_Available data:_
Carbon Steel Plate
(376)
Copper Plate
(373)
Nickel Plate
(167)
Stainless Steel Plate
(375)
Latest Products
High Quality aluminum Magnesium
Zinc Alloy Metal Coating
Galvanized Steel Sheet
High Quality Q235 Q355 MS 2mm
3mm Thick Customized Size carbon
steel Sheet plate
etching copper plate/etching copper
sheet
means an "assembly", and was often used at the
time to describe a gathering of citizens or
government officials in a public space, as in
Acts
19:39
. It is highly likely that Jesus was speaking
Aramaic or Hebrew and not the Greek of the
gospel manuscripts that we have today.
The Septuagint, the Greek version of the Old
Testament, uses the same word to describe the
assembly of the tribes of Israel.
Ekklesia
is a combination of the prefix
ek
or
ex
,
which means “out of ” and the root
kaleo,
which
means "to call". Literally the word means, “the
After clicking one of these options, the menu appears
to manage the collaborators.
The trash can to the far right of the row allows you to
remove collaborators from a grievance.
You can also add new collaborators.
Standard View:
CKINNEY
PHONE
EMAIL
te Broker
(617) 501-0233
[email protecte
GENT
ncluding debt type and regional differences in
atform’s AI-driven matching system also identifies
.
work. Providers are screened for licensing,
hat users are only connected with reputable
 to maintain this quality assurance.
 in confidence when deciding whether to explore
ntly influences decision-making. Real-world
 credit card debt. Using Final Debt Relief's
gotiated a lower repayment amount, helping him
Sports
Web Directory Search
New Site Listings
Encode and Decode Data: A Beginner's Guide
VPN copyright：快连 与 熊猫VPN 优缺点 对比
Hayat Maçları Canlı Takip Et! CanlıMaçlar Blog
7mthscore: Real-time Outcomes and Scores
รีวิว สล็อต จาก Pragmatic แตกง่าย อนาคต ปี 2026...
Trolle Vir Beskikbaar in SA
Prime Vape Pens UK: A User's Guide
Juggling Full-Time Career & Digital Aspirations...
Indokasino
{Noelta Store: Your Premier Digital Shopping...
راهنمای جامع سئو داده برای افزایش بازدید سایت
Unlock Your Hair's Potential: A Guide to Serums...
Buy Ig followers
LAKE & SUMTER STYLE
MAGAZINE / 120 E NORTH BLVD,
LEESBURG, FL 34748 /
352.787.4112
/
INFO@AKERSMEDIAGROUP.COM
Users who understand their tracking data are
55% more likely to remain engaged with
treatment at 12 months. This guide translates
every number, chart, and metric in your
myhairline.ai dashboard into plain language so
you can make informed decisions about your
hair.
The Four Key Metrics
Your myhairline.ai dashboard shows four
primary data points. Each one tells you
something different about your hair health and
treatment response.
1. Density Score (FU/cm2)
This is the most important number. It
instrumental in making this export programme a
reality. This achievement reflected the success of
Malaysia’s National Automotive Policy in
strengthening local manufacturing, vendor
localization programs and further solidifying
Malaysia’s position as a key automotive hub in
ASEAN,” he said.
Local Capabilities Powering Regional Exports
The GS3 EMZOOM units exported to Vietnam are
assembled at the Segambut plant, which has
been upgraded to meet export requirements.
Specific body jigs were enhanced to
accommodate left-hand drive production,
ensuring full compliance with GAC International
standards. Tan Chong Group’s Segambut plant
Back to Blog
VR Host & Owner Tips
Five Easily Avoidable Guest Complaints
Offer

--

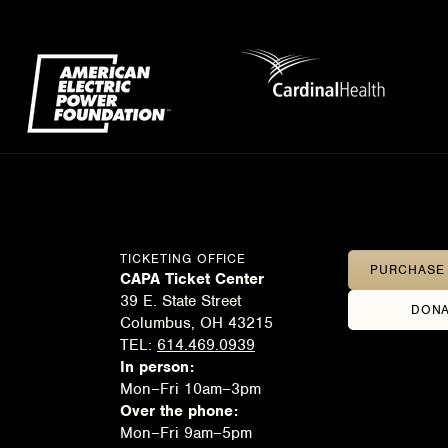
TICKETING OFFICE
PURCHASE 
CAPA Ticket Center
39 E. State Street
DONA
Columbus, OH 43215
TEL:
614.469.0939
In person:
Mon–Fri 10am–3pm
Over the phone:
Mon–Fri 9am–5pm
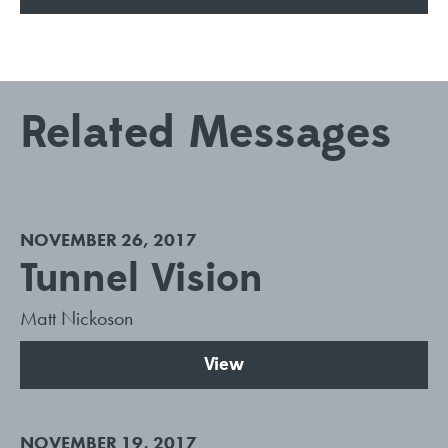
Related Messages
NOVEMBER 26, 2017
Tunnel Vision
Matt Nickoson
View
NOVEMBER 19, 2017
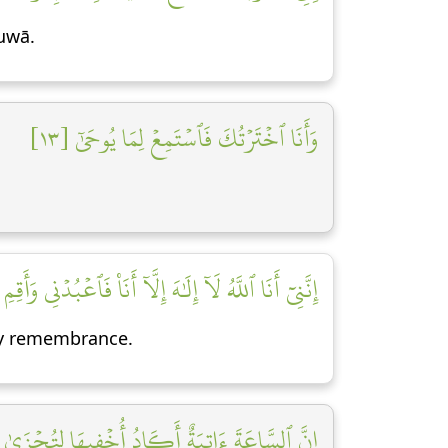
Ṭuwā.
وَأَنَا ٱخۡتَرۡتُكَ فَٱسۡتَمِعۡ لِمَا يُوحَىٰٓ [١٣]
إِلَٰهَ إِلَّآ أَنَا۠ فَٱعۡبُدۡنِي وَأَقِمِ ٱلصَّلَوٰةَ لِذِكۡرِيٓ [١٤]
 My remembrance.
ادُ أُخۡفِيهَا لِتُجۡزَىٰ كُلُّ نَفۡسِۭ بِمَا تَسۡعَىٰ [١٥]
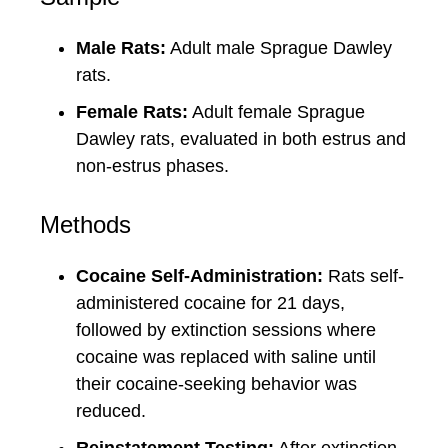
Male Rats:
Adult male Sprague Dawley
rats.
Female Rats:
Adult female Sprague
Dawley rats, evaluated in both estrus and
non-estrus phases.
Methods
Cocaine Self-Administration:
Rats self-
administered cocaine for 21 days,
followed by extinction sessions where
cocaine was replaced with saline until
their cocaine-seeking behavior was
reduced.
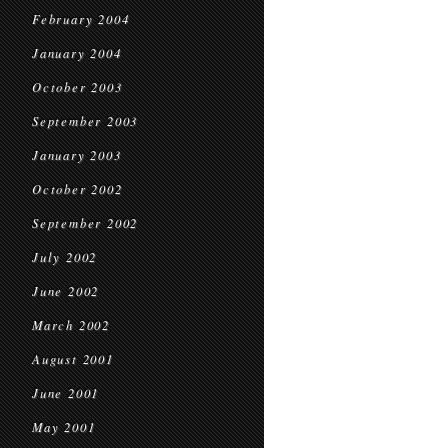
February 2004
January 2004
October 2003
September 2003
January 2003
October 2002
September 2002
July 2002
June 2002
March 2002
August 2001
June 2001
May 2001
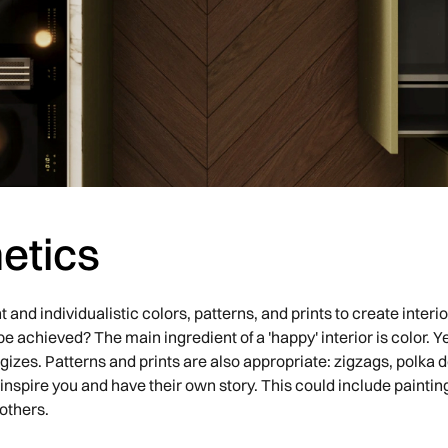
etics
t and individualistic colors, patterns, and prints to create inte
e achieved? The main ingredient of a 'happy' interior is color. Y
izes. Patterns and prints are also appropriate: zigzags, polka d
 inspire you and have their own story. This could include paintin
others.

_Exercise:_ Show each line from the entries above that contains the word "their".

_Exercise solution:_
Users who understand their tracking data are
their cocaine-seeking behavior was
 inspire you and have their own story. This could include paintin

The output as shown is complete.